This work exemplifies Fuseli's preoccupation with the boundary between sleep and violation, dream and terror. His 1781 *Nightmare* had already cemented this territory as his domain—paintings where the erotic and the macabre become indistinguishable. By depicting not one but two sleeping women visited by a supernatural intruder, Fuseli deepens the transgressive scenario, exploring how vulnerability and desire become entangled in the unconscious mind. He was drawn to such liminal moments throughout his career, whether in Shakespeare's storm scenes or Milton's cosmic battles.

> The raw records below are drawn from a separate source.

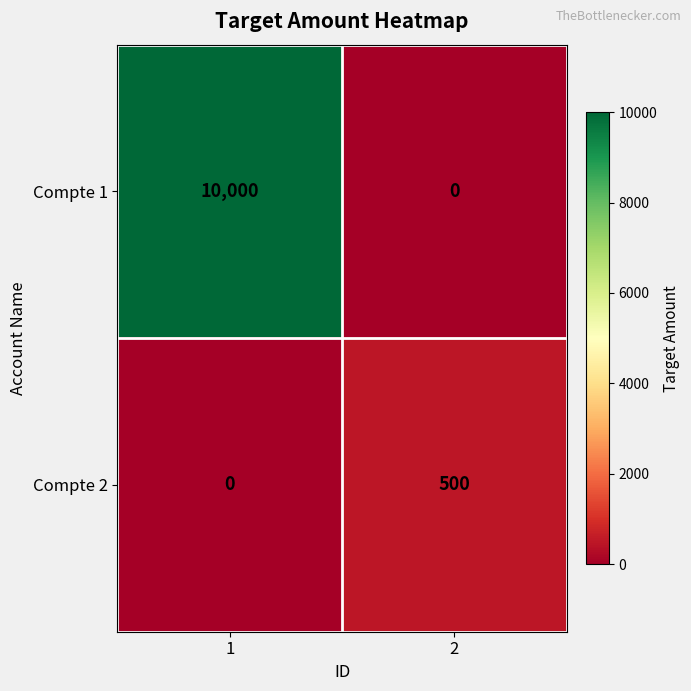

Count the number of data series in this chart.

2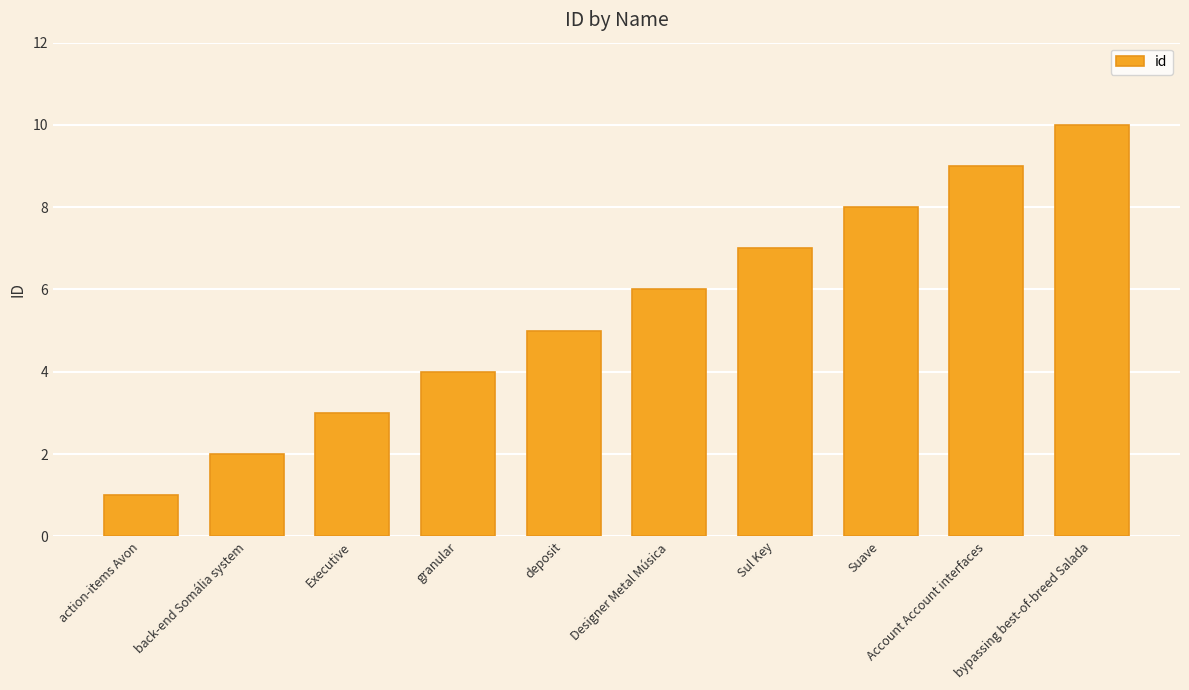

Is it true that the value at granular is 1?

False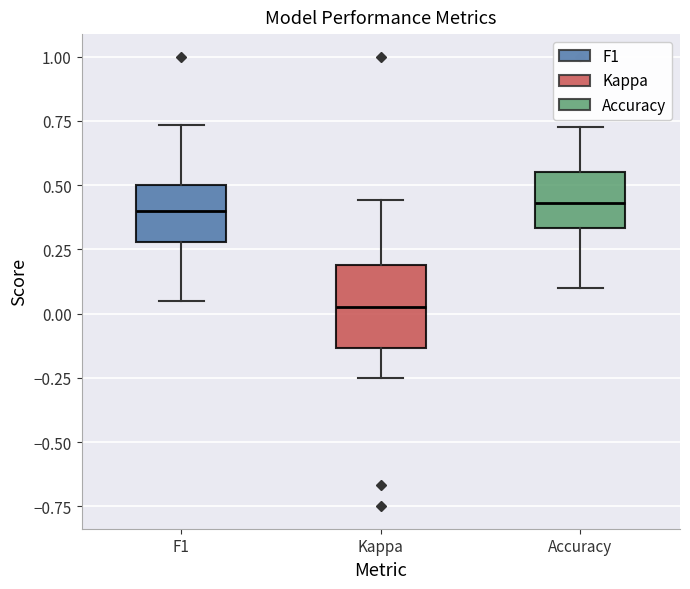

Comparing the boxes themselves (not the whiskers), which one is the tallest?

Kappa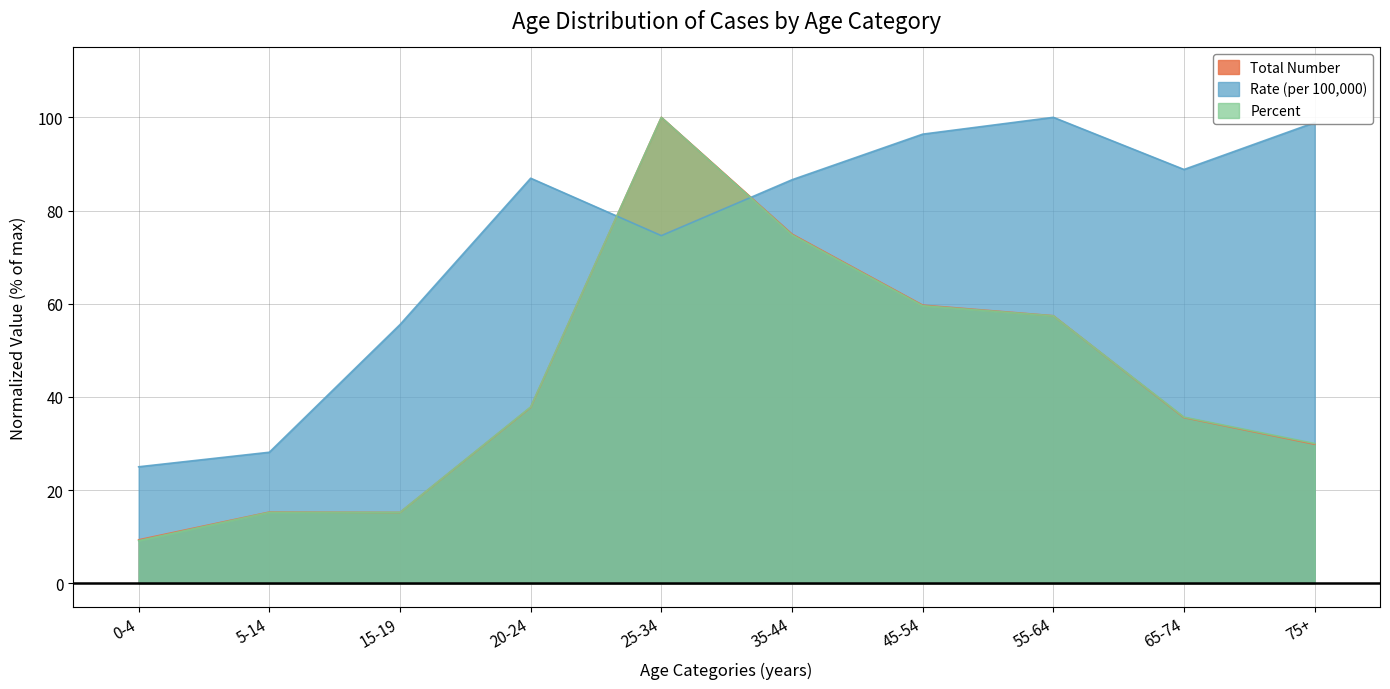

Count the number of data series in this chart.

3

Hung in low light—candlelit or twilight—this print exerts an unsettling presence. It appeals to viewers unafraid of psychological discomfort, who recognize in Fuseli's work the emotional truths that rationalism cannot touch. It is a painting for those who understand that art need not reassure; sometimes it must unsettle to move us.
About Henry Fuseli
Few painters pushed Romanticism toward the genuinely strange as early or as hard as this Swiss-born Londoner. Working from the 1770s onward, he treated Shakespeare, Milton and classical myth as launching points for something feverish and psychologically charged, with elongated bodies, theatrical gesture and a taste for the uncanny that anticipates Symbolism by a century. The Nightmare, exhibited at the Royal Academy in 1782, made his reputation and still defines the territory. A friend of Blake and a teacher to Constable and Etty, he occupied an odd, vital corner of British art. His pictures suit anyone drawn to literature, dream imagery, and drama with a slightly unsettling edge.